Economically, the contrast between Western European Jews and those in Eastern Europe was night and day. In Western Europe, Jews were viewed as vital to the economy and the Industrial Revolution benefit Jews massively. By involving themselves in manufacturing and commerce related avenues, such as the textile business and trading, Jews transformed into overwhelmingly middle class and began to live quite comfortably. They began to fit into bourgeois ideals, and followed similar practices, such as marrying at a much later age than Jews in the East wed. Despite popular belief, traditional Jews in the East were far less patriarchal than those in Western Europe were.

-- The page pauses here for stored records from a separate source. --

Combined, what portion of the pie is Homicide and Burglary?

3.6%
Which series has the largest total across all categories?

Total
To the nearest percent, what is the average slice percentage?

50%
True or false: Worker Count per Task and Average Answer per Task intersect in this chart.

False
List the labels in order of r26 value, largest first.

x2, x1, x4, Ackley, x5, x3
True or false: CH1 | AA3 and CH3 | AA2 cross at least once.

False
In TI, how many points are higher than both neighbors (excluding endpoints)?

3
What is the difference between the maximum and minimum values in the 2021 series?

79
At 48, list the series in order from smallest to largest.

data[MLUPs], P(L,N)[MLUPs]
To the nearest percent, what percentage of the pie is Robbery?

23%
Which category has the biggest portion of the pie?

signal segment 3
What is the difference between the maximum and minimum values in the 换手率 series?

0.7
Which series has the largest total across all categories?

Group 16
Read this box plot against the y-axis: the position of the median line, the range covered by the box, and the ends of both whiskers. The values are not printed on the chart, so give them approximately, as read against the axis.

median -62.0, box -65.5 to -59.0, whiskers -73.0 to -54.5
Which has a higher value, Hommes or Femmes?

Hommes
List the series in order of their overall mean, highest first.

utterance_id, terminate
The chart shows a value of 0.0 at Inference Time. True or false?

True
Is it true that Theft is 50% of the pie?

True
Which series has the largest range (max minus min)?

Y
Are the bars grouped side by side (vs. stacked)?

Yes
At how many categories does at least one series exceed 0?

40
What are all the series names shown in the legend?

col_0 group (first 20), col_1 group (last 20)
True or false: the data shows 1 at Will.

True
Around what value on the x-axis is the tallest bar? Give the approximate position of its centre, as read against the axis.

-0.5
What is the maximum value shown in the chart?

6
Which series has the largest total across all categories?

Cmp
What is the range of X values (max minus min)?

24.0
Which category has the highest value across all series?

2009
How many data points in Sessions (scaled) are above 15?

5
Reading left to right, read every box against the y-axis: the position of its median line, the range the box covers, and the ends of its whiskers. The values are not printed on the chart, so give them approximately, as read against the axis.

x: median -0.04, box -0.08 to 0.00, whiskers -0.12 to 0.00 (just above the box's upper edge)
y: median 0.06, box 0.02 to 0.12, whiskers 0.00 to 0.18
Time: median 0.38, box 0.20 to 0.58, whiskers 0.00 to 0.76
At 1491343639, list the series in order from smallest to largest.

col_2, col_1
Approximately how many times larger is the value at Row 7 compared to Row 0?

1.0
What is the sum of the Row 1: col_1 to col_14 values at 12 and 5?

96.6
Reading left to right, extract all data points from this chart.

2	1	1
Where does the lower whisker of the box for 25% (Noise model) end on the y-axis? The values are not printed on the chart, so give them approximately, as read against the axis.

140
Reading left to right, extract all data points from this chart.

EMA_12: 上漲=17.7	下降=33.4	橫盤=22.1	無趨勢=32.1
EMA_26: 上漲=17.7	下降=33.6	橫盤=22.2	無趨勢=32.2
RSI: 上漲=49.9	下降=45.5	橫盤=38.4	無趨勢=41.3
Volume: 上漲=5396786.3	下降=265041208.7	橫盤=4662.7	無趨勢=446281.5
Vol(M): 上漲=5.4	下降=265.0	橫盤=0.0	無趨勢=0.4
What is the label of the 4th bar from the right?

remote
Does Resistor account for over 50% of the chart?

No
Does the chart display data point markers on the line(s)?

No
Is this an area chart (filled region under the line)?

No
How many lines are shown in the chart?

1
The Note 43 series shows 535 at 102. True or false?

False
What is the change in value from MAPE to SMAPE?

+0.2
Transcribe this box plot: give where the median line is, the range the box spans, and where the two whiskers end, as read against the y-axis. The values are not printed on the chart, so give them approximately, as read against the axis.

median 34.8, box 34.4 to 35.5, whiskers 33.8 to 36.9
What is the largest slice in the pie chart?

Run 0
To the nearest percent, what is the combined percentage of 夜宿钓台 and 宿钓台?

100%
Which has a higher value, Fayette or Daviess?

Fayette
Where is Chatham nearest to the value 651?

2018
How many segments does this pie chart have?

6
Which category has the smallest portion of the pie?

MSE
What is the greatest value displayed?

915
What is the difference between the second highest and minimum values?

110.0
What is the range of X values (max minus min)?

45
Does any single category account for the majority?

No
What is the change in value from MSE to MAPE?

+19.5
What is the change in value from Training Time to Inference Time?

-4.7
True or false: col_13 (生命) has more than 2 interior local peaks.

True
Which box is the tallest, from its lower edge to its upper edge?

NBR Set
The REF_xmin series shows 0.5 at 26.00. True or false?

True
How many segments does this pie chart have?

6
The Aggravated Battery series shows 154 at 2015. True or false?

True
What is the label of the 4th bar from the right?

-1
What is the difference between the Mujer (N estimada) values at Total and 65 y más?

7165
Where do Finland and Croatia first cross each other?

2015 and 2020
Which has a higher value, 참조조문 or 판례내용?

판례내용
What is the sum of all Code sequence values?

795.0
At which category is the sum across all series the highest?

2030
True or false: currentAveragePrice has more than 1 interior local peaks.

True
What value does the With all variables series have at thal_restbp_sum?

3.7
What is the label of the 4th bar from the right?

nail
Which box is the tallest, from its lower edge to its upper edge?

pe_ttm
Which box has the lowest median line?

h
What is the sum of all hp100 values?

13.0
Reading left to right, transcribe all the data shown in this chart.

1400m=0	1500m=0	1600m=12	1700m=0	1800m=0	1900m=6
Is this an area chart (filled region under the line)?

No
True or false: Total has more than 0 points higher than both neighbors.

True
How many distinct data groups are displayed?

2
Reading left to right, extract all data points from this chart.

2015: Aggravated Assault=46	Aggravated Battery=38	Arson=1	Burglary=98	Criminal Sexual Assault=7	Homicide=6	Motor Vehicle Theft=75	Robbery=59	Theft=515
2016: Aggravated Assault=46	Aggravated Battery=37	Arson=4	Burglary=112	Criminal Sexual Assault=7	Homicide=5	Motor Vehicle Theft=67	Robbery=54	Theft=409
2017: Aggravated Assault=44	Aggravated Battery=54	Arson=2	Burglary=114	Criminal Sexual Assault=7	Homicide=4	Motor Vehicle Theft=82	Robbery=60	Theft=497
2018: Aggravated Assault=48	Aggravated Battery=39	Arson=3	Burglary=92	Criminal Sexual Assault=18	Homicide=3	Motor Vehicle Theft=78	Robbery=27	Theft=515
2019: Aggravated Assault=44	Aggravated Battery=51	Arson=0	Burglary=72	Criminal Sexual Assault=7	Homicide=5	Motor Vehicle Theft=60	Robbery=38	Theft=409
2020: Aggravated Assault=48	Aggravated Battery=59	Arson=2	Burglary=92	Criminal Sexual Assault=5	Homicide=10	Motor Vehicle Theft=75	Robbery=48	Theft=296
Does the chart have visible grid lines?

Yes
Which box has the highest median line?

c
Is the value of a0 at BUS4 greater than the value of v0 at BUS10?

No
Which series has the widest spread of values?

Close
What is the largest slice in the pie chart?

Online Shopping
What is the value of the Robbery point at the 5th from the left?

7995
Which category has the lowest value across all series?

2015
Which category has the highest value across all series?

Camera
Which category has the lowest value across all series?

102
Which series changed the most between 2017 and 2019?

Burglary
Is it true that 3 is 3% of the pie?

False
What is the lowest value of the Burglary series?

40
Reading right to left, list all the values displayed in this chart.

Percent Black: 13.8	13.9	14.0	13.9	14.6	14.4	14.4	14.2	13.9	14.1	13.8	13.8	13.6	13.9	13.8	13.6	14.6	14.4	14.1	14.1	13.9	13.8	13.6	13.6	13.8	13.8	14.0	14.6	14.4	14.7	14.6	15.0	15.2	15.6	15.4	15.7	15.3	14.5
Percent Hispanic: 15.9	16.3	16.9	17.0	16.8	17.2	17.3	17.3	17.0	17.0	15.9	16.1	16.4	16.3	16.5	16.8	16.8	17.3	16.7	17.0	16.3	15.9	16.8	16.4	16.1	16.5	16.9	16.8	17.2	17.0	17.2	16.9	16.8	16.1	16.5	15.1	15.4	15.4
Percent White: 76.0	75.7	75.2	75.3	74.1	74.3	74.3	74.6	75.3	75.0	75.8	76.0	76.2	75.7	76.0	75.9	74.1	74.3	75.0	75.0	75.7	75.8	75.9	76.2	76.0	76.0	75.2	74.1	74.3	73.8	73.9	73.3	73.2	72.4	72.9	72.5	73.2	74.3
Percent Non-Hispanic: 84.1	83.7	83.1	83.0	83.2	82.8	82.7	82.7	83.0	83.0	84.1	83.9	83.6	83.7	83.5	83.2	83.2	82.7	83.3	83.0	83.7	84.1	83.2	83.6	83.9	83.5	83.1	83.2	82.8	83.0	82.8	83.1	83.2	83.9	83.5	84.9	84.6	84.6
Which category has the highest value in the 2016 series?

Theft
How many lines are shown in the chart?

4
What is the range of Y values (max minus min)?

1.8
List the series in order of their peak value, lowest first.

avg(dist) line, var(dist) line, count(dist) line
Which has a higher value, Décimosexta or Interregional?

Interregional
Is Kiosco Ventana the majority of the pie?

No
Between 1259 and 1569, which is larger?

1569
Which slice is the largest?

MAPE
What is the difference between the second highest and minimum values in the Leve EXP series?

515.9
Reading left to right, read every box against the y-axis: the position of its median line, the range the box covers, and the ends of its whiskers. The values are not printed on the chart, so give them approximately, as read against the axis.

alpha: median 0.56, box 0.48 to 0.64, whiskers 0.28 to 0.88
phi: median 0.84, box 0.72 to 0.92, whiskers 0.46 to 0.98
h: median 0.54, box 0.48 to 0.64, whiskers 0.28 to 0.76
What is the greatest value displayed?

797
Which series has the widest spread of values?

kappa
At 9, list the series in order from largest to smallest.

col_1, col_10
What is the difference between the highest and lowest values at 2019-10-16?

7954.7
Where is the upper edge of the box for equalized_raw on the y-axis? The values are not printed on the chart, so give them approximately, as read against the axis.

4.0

While women in the West were made into extensively educated homemakers, the Jewish women of the East held jobs just as much as their male counterparts did. When Jews in Western Europe were finally rising in economic status, the exact opposite was taking place in Eastern Europe. Kotik describes in his memoir that a vast majority of Jews in the East were living in intense poverty, with a select few who were abnormally wealthy (Yekhezkel Kotik, pp. 137). Overall, the wealth gap between most Eastern European Jews and the nobility of their states, or even that of their Western European counterparts, continued to grow more and more as time went on.
In both Eastern and Western Europe, Jews had numerous problems to face regarding societal pressure and hatred. However, the types of issues at hand and the way they were handled resulted in dramatically different evolutions of Jewish identity. Through adopting a hyphenated identity for themselves, Western European Jews molded Judaism to better fit the modern culture of the West. The amount of change Eastern European Jews went through was drastically less; this, above all, set them apart from those in the West, and change, or the lack thereof, was the driving force in all difference between Jews across the nation.